1. Re:Not as dumb as it sounds... by Max+Nugget · 2005-10-31 22:35 · Score: 3, Insightful
  
  A correction: I misinterpreted the point of a previous post, which said: (sorry for not replying directly to the thread, but my original post only mentioned the OP in passing)
  
  Now: Big company tajes insurance and starts stealing open source code, because they feel there is no legal risk anymore.
  
  In the end: Open source developers get screwed once again and the only people getting rich over it are the lawyers. Nothing new here.
  
  I still disagree with that, though.
  
  Firstly, if they intend to trick the insurance company into footing the bill for an intentional infringement, there is certainly a legal risk to a company in engaging in insurance fraud. If they intend to admit intentional infringement to the insurance company, then there was no point in purchasing the insurance, as it will be worthless.
  
  Second, that the lawyers make more money as a result is insignificant in this case. Whatever the added lawyers' fees would be as a result of having this insurance package is presumably less than the amount of the infringement damages they would face without insurance, otherwise they'd have no incentive to buy the insurance. And it goes without saying that it's not a profit burden to the insurance companies, otherwise they wouldn't be in the business.
  
  And I also don't see how this hurts open source developers. You assert that this insurance plan works in part because the insurance companies know open-source developers don't have the money to sue. Well, if they didn't have the money before the big company got this insurance, they don't have it now either. Nothing's changed from the OSD's point of view. I also doubt the presence of the insurance company would make it more expensive for the OSD to sue, in fact, it's more likely to lower the costs somewhat, and any infighting between the insurance company and the infringing company (over insurance fraud or other concerns) probably wouldn't cost the OSD much, since they wouldn't need to participate in that.
  
  I don't see how this results in any change to the life of the open-source developers. It's just a safety net for the infringing businesses, and it won't give them carte blanche to start infringing anymore than they've already had/not had.
Re:Silly? by bit01 · 2005-11-01 01:46 · Score: 4, Insightful

True however keep in mind that there are just as many ways to infringe on closed source software licenses.

Whether a license is for open source or closed source is irrelevant to the question of legality.
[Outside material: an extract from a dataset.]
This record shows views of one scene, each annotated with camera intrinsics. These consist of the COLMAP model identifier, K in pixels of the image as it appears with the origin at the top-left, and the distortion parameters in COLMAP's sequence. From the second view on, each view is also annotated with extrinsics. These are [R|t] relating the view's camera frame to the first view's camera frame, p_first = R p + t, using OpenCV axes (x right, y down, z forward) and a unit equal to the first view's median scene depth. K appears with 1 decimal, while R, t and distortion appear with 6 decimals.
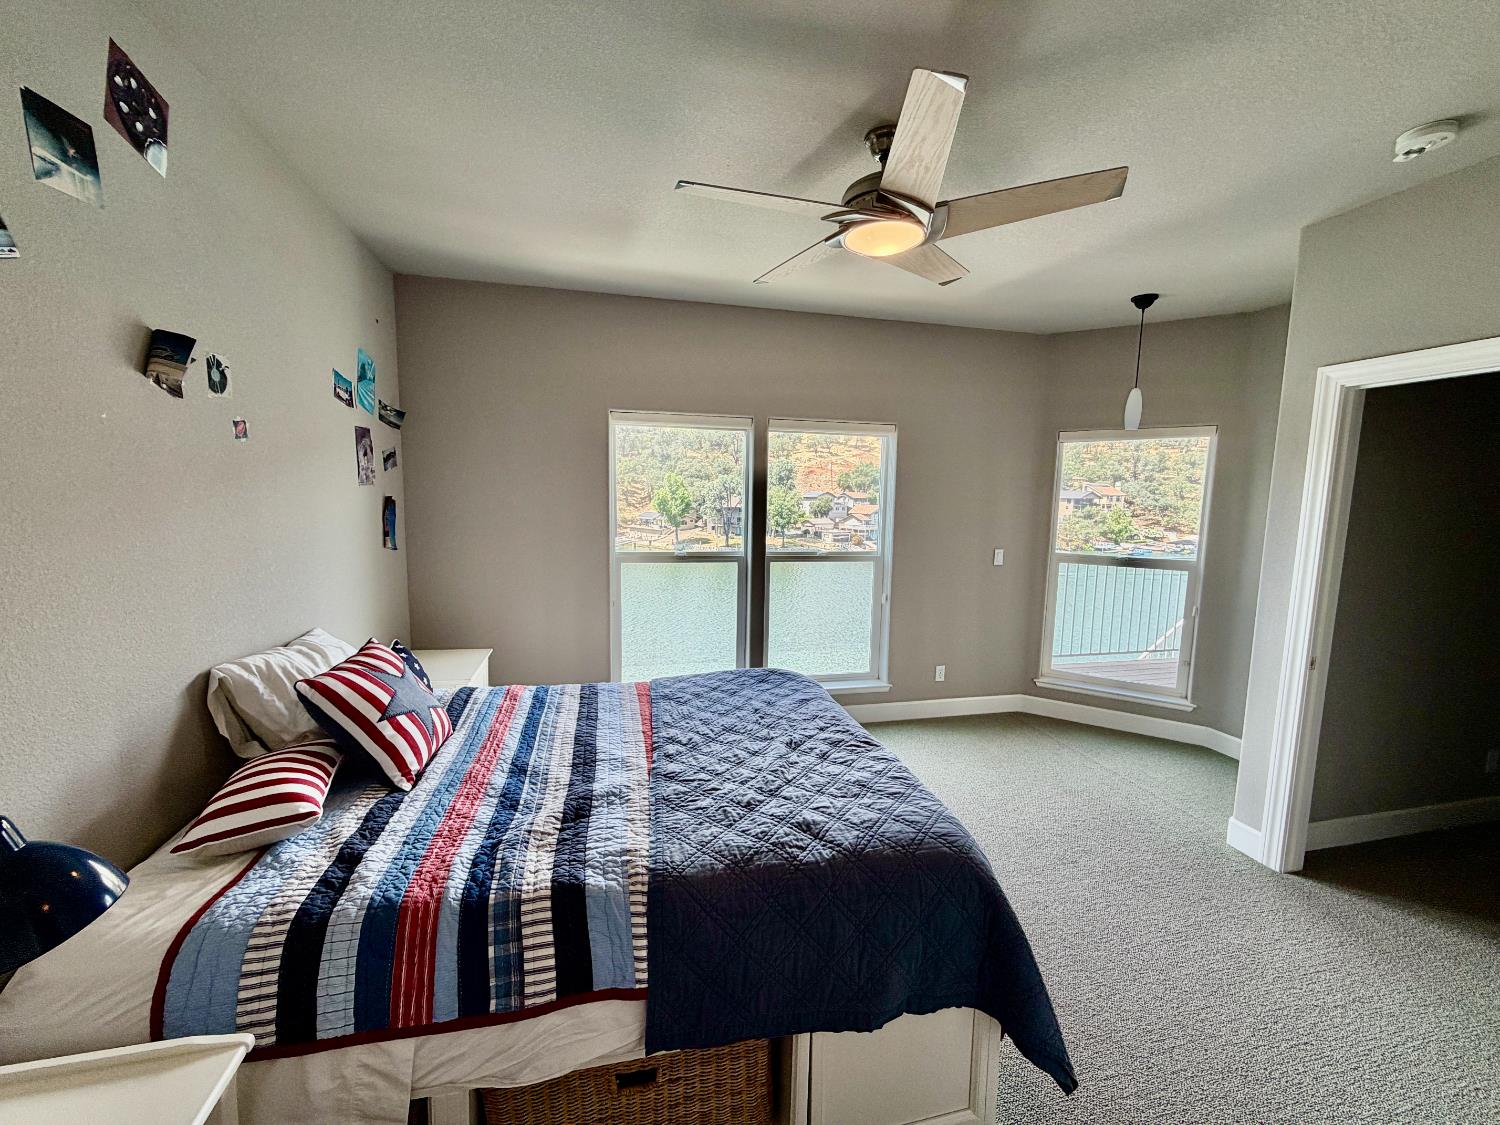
lens RADIAL K [[601.8, 0, 746.7], [0, 601.8, 561.9], [0, 0, 1]] dist [0.000300, -0.000090]
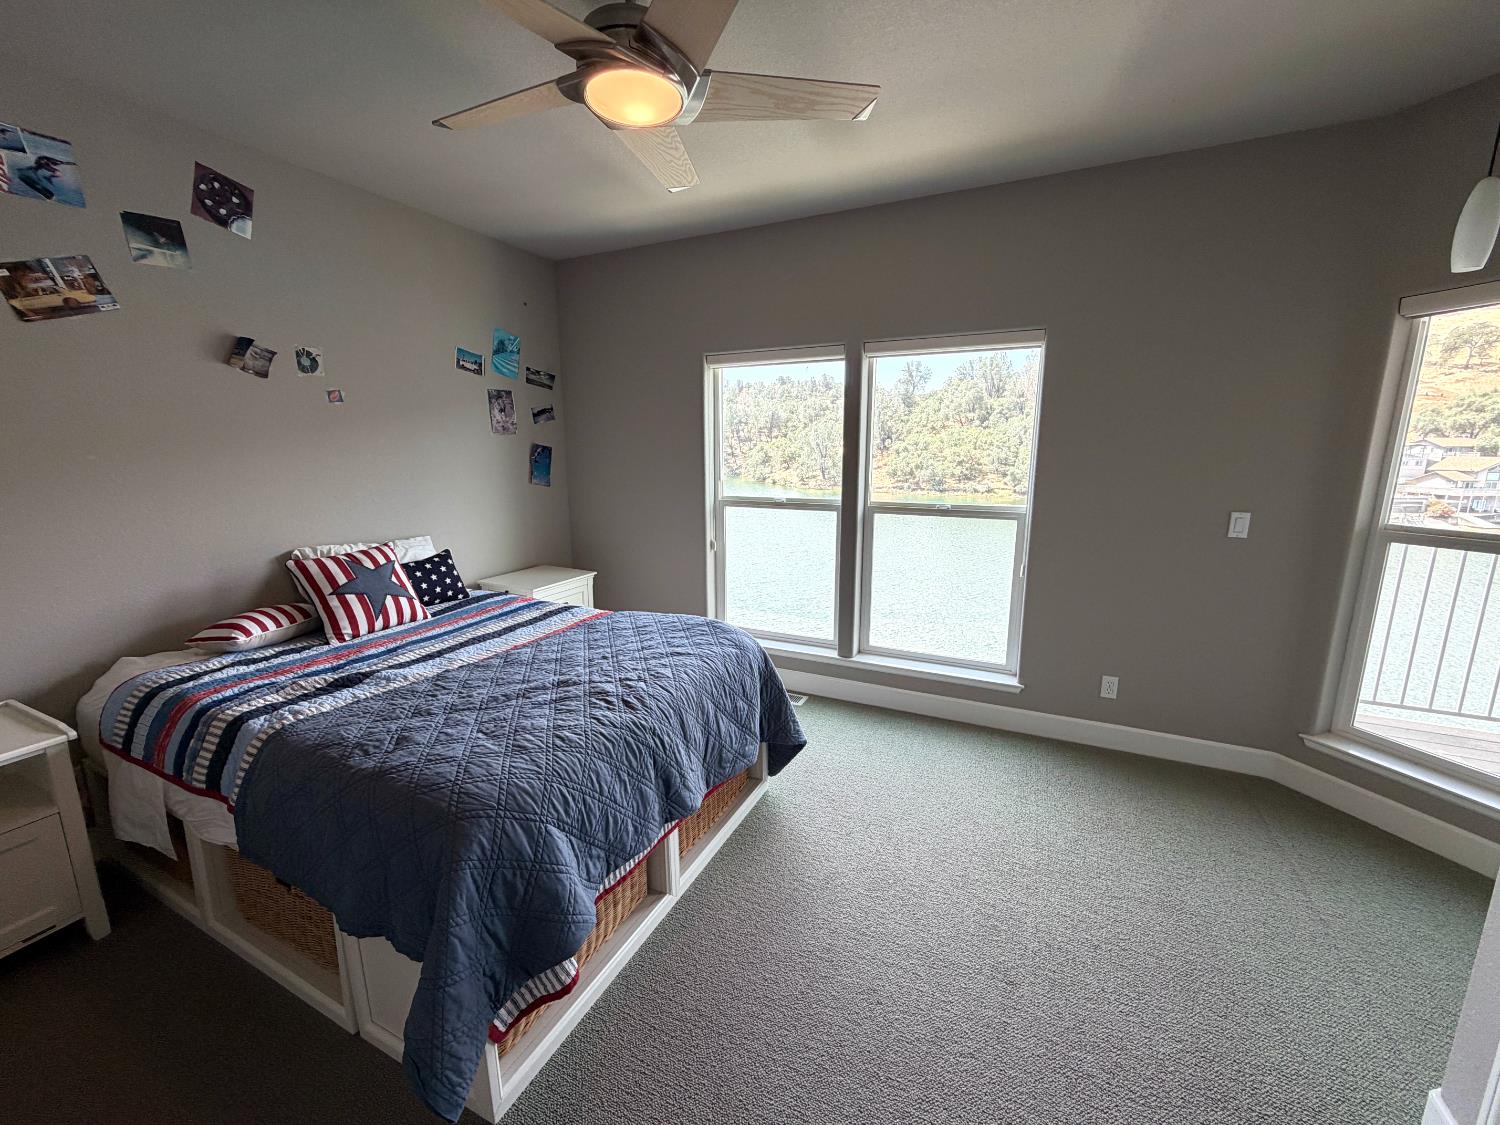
lens RADIAL K [[601.8, 0, 746.7], [0, 601.8, 561.9], [0, 0, 1]] dist [0.000300, -0.000090]
pose [[0.775214, 0.098573, -0.623960, 0.887495], [-0.053382, 0.994439, 0.090780, 0.001778], [0.629439, -0.037066, 0.776165, 0.430114]]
Some people might argue that because open source software is easier to get then infringement is much more likely. Other people might argue that because closed source software licenses are generally much more restrictive then infringement is easier and much more likely. Either is true to a certain degree so if you're going to argue for the need for insurance you should be arguing the need for insurance for all software licenses, and not just open source.

The fact that the insurance company is only offering the insurance for open source suggests to me that, apart from it being trendy, they think that they can maximise their profits. In other words their costs in this area, as compared to closed source insurance, are lower and is evidence for lower monetary risk when using open source software.

---

I'm not worried about the use of DRM. I'm worried about the abuse.
Re:Silly by Delphiki · 2005-11-01 02:12 · Score: 2, Insightful

If I had never seen Linux source code and independently wrote the exact same code, it would not be copyright infringment for me to sell it as closed source. So if entire functions look pretty much the same, unless you looked at the other source code first, you still aren't violating someone's copyright.
Copyright law unlike patent law, does not penalize people who independently come up with something similar/identical.

--
Feel free to mod me "-1 - Angry Jerk".